═══ Study material

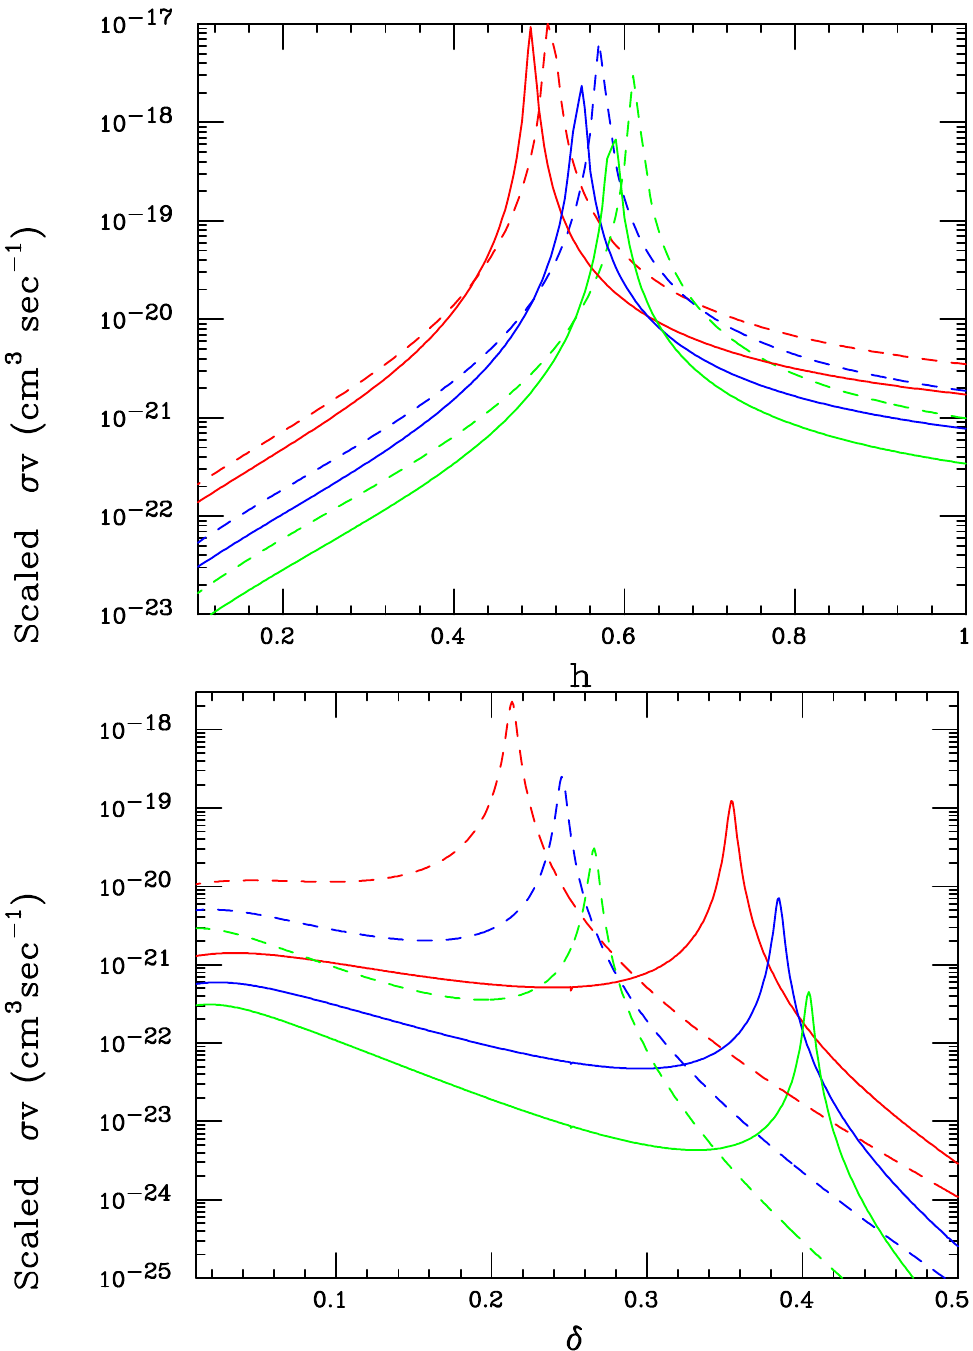
Figure 12 . Scaled annihilation cross sections for BM1(solid) and BM2(dashed) for x F =20(red), 25(blue) and 30(green) as functions of h (top) or (cid:14) (bottom) with all other BM parameters held (cid:12)xed. To get the true cross section, these results need to be rescaled by a factor of ( g D (cid:15) 1 =m DM (GeV)) 2 .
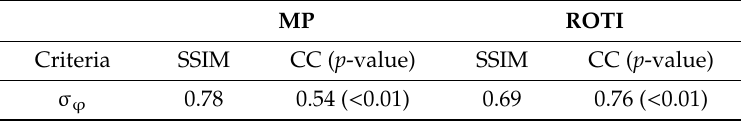
Table 13. SSIM and CC between the maps shown in Figure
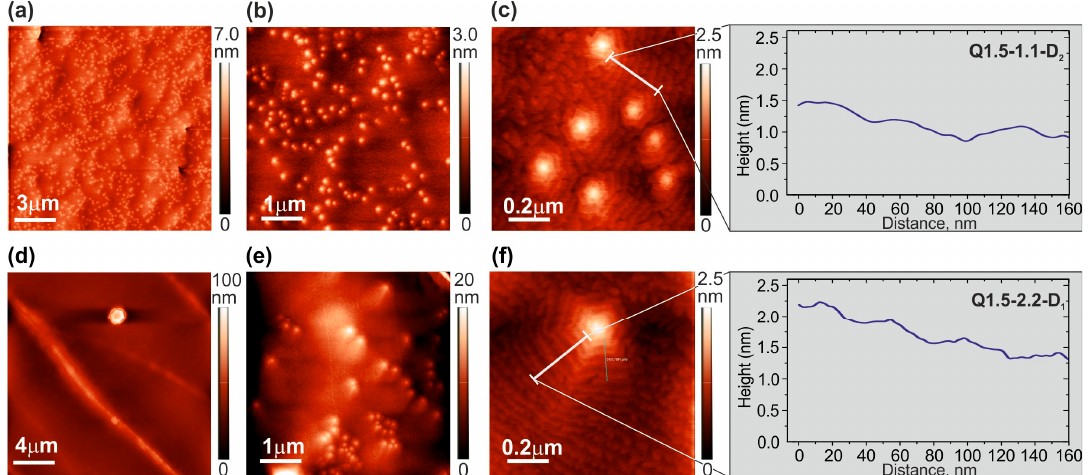
Figure 5. AFM images of the surfaces of MQW structures Q1.5-1.1-D 2 ( a – c ) and Q1.5-2.2-D 1 ( d – f ) grown on D i -type templates. The AFM images were measured with various scan areas ranging from 1 × 1 µm 2 to 20 × 20 µm 2 . Inserts in figures ( c , d ) depict changes in the profile height along the white line segments plotted on these figures.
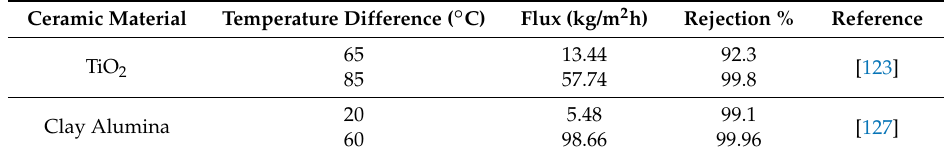
Table 4. Summary of studies related to the use of ceramic membranes in membrane distillation (MD) applications.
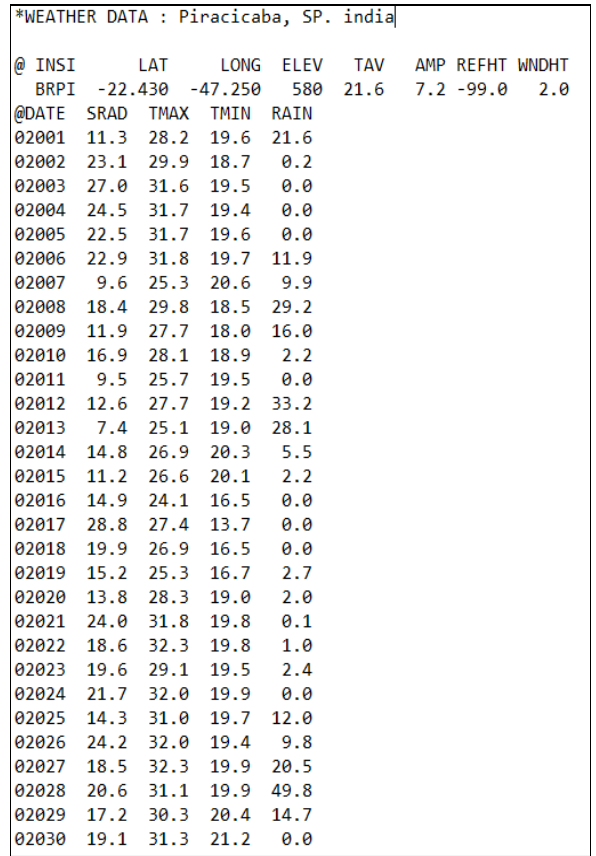
Figure 7. Cultivar data in DSSAT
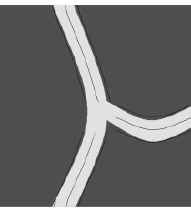
Figure 4: Initial snake and detected roads in a synthetic image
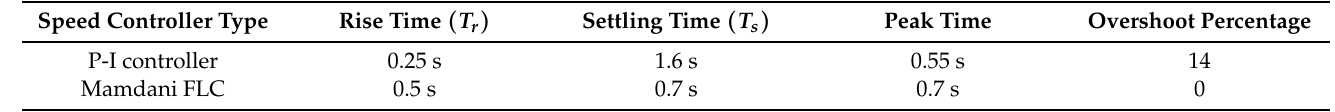
Table 2. Performance comparison between P-I controller and Mamdani fuzzy logic controller (cid:1) speed transition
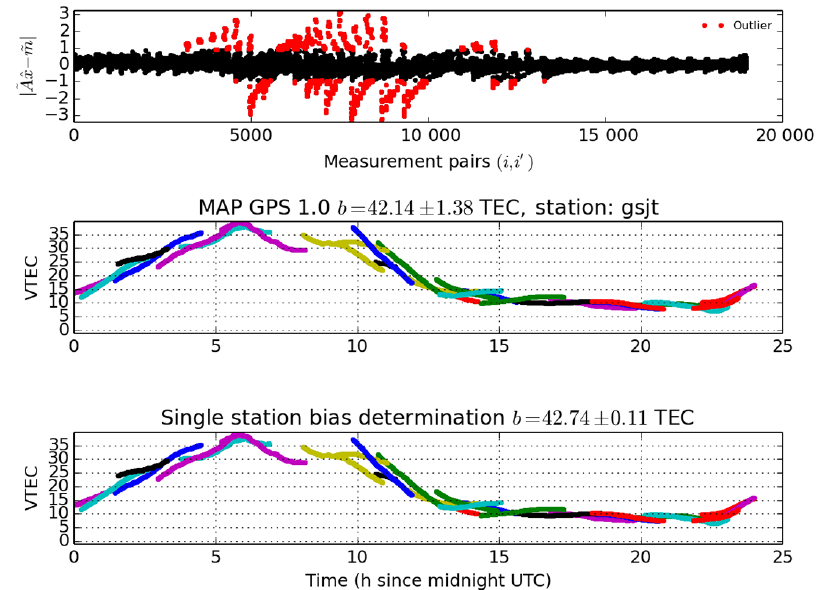
Figure 2. Bias estimation using time differences of measurements obtained with a single receiver. Top panel shows the residuals of the maximum likelihood fit to the data. The points shown with red are automatically determined as outliers and not used for determining the receiver bias. These mostly occur during daytime at low elevations. The center panel shows vertical TEC estimated with the original MAPGPS receiver bias determination algorithm, while the bottom panel shows vertical TEC measurements obtained using only time differences using the new method described in this paper, assuming constant receiver bias and known satellite bias. The VTEC results do not differ significantly.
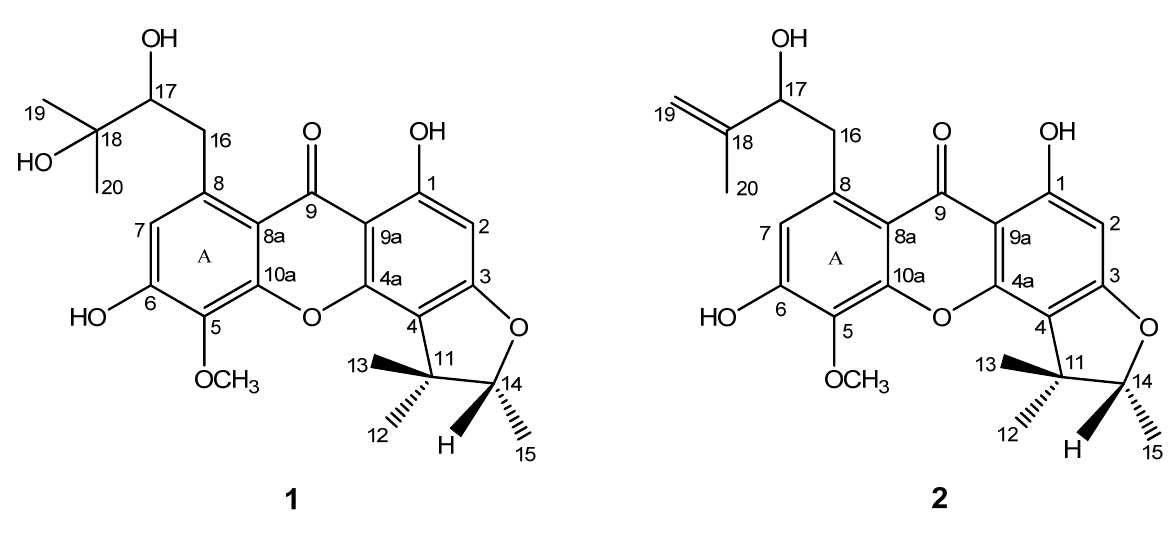
Figure 1. Structures of compounds 1 and 2 .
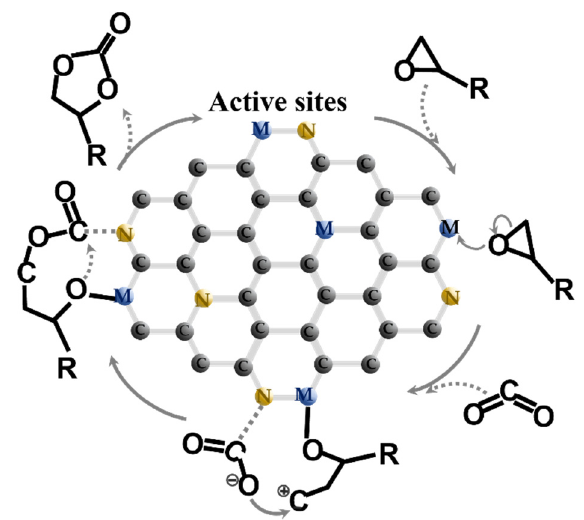
Figure 8. Proposed catalytic mechanism for the cycloaddition of epoxides and CO 2 into cyclic carbonates catalyzed by N-doped porous carbon (M: Acid sites derived from metallic zinc or cobalt, N: Basic sites of N-doped carbon derived from 2-MIM decomposition during pyrolysis).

══════

Exercise aim — Skip the pictures and write out exactly the lines from the line containing "Figure 2. Bias" through the end of the listing above.

Output of the exercise —
Figure 2. Bias estimation using time differences of measurements obtained with a single receiver. Top panel shows the residuals of the maximum likelihood fit to the data. The points shown with red are automatically determined as outliers and not used for determining the receiver bias. These mostly occur during daytime at low elevations. The center panel shows vertical TEC estimated with the original MAPGPS receiver bias determination algorithm, while the bottom panel shows vertical TEC measurements obtained using only time differences using the new method described in this paper, assuming constant receiver bias and known satellite bias. The VTEC results do not differ significantly.
Figure 1. Structures of compounds 1 and 2 .
Figure 8. Proposed catalytic mechanism for the cycloaddition of epoxides and CO 2 into cyclic carbonates catalyzed by N-doped porous carbon (M: Acid sites derived from metallic zinc or cobalt, N: Basic sites of N-doped carbon derived from 2-MIM decomposition during pyrolysis).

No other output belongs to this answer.